RAW DATA:
+---+

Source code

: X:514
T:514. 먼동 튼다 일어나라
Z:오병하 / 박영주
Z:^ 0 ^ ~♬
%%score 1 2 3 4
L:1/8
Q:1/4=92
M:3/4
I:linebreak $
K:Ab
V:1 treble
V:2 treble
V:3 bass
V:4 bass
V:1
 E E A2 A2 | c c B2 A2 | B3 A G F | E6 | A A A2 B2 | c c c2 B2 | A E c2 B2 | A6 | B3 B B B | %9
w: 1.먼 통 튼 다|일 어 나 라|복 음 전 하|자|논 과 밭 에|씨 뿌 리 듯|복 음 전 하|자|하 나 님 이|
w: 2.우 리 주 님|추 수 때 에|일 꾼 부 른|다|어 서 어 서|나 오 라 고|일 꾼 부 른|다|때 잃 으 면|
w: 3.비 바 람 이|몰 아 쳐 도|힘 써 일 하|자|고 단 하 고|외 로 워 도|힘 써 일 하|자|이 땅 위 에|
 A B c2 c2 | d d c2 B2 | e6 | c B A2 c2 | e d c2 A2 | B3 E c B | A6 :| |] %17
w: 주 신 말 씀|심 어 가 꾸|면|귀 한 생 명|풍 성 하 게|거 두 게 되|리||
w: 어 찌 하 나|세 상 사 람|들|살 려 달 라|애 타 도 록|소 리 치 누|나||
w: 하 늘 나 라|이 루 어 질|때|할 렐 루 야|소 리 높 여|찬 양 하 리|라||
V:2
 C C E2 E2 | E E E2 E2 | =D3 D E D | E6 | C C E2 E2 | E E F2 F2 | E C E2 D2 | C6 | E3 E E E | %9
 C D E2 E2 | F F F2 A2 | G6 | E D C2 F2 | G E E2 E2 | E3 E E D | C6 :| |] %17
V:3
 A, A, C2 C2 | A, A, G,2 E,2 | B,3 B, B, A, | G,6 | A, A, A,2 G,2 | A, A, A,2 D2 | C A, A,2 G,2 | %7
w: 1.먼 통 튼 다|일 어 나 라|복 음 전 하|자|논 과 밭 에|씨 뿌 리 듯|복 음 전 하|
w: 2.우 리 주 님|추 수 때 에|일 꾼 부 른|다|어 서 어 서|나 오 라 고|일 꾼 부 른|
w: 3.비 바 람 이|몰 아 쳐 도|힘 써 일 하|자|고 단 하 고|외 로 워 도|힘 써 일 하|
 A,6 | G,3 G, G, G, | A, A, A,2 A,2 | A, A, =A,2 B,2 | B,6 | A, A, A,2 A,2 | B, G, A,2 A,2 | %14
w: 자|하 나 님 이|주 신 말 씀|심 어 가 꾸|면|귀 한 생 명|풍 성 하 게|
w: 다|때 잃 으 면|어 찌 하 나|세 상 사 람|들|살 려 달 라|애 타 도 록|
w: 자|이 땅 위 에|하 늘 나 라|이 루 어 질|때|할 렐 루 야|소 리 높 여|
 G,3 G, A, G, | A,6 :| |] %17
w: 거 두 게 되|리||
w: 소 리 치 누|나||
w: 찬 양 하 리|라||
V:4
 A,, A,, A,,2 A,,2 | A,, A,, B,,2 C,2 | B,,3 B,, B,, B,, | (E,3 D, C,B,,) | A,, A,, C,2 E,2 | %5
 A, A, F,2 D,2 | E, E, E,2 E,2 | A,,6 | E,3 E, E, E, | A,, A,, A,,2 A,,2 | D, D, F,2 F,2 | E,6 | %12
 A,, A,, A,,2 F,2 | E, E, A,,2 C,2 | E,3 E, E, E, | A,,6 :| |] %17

+---+

THE TASK:
Copy, with no alteration, the line that contains "w: 자|하 나 님 이|주" and each remaining line of the listing above.

ANSWER TO THIS TASK:
w: 자|하 나 님 이|주 신 말 씀|심 어 가 꾸|면|귀 한 생 명|풍 성 하 게|
w: 다|때 잃 으 면|어 찌 하 나|세 상 사 람|들|살 려 달 라|애 타 도 록|
w: 자|이 땅 위 에|하 늘 나 라|이 루 어 질|때|할 렐 루 야|소 리 높 여|
 G,3 G, A, G, | A,6 :| |] %17
w: 거 두 게 되|리||
w: 소 리 치 누|나||
w: 찬 양 하 리|라||
V:4
 A,, A,, A,,2 A,,2 | A,, A,, B,,2 C,2 | B,,3 B,, B,, B,, | (E,3 D, C,B,,) | A,, A,, C,2 E,2 | %5
 A, A, F,2 D,2 | E, E, E,2 E,2 | A,,6 | E,3 E, E, E, | A,, A,, A,,2 A,,2 | D, D, F,2 F,2 | E,6 | %12
 A,, A,, A,,2 F,2 | E, E, A,,2 C,2 | E,3 E, E, E, | A,,6 :| |] %17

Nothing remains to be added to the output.